Item 2.01. Completion of Acquisition or Disposition of Assets.

Reference is made to that certain Credit Agreement, entered into on March 5, 2021 (the "Credit Agreement"), by and among a vertically integrated single-state cannabis operator in Michigan, as parent and guarantor, and certain of its subsidiaries and affiliates as borrowers and/or guarantors (collectively, with the single-state operator in Michigan, the "Borrowers"), Chicago Atlantic Admin, LLC, as agent (in such capacity, the "Agent"), Green Ivy Capital, LLC, as lead arranger, Chicago Atlantic Real Estate Finance, Inc. (the "Company") as a lender named in the Credit Agreement, and the other lenders from time to time party thereto (collectively, the "Lenders").

On January 13, 2022, the Company entered into the First Amendment to the Credit Agreement, which provides for the funding of certain loan commitments made pursuant to the Borrowers' existing $100 million senior secured credit facility. Pursuant to the First Amendment, the Lenders collectively funded $67.3 million of the aggregate principal amount, with the Company funding approximately $16.09 million of such principal amount. Following the closing of the First Amendment, the Company has funded an aggregate of approximately $29.2 million to the Borrowers pursuant to the Credit Agreement. The Lenders are obligated to fund the remaining $15 million at any time on or prior to June 30, 2022 upon the Borrowers' request subject to the terms and conditions of the First Amendment.
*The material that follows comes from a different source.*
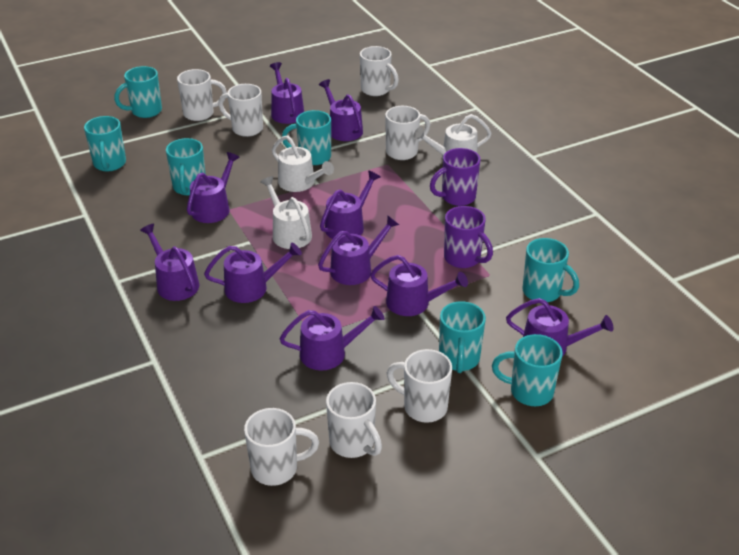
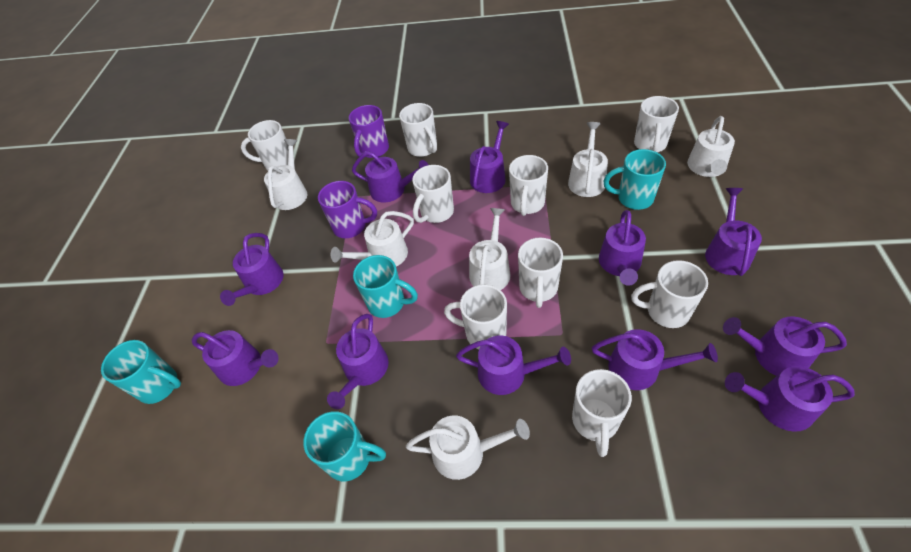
purple watering can: [140,223,199,301] [187,152,240,223] [204,243,302,303] [270,62,304,124] [279,306,385,371] [318,216,399,285] [319,79,363,141] [320,170,381,239] [370,255,468,316] [506,298,614,357] = 10 -> [192,330,279,386] [220,233,284,306] [327,314,389,409] [352,151,429,202] [456,336,571,395] [470,121,509,193] [592,329,718,390] [599,210,646,286] [705,188,762,276] [723,317,847,376] [725,366,855,432] = 11
turquoise mug: [84,116,126,171] [114,66,162,118] [166,138,205,195] [282,110,331,165] [439,301,486,373] [492,334,563,406] [523,238,579,302] = 7 -> [101,340,181,404] [303,411,386,481] [353,255,418,318] [603,149,666,210] = 4
white mug: [177,69,227,121] [218,84,263,137] [244,408,319,486] [326,382,382,458] [360,46,399,96] [385,106,430,160] [387,349,452,423] = 7 -> [241,120,288,170] [399,103,437,157] [412,165,454,223] [444,284,507,349] [509,155,548,216] [518,238,563,308] [572,369,632,457] [631,260,708,328] [634,96,679,152] = 9
white watering can: [260,176,312,249] [272,135,334,192] [414,114,492,159] = 3 -> [264,139,307,210] [331,211,414,266] [406,415,530,480] [469,208,510,290] [568,122,608,197] [687,116,735,177] = 6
The Company is not obligated to fund any portion of the remaining $15 million.

The Company's commitment under the First Amendment and the Credit Agreement is secured by liens on substantially all assets of the Borrowers, including, in particular, owned real estate in a single state.

Item 9.01. Financial Statements and Exhibits.
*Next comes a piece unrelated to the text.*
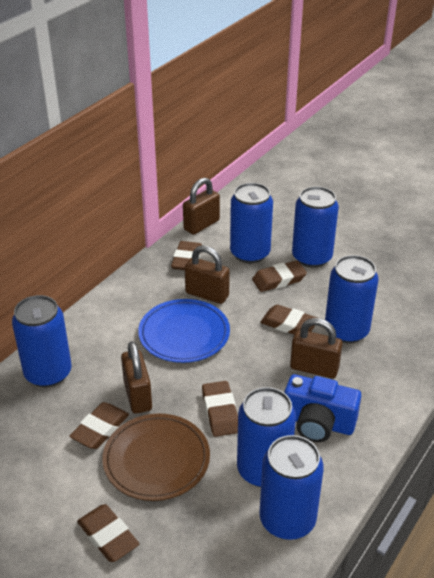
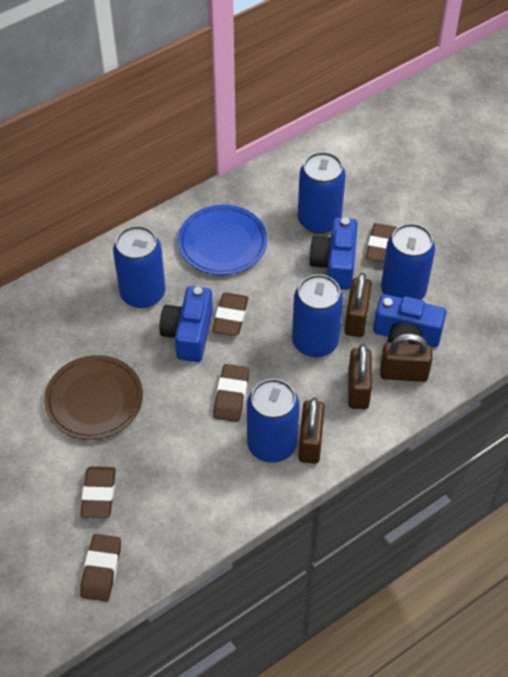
blue camera: [284,374,361,442] = 1 -> [159,286,213,362] [309,217,358,290] [373,294,446,347] = 3
blue can: [12,295,72,387] [230,183,273,263] [237,387,296,487] [259,435,324,540] [292,186,339,268] [325,255,379,343] = 6 -> [113,226,165,308] [247,379,300,463] [292,274,344,357] [298,152,346,234] [381,223,435,300] = 5
brown eraser: [69,402,129,449] [77,504,139,562] [171,241,202,270] [202,381,238,437] [252,260,307,292] [260,305,317,335] = 6 -> [80,467,116,518] [80,534,121,601] [212,293,248,336] [213,364,249,422] [366,223,397,262] = 5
a) Financial statements of businesses or funds acquired

No financial statements are being filed with this report. Any required financial statements in connection with the transactions described in Item 2.01 will be filed by amendment pursuant to Item 9.01(a)(3) within 71 calendar days after the date on which this Current Report on Form 8-K is required to be filed.

b) Pro forma financial information

No pro forma financial information is being filed with this report. Any required pro forma financial information in connection with the transactions described in Item 2.01 will be filed by amendment pursuant to Item 9.01(b)(2) within 71 calendar days after the date on which this Current Report on Form 8-K is required to be filed.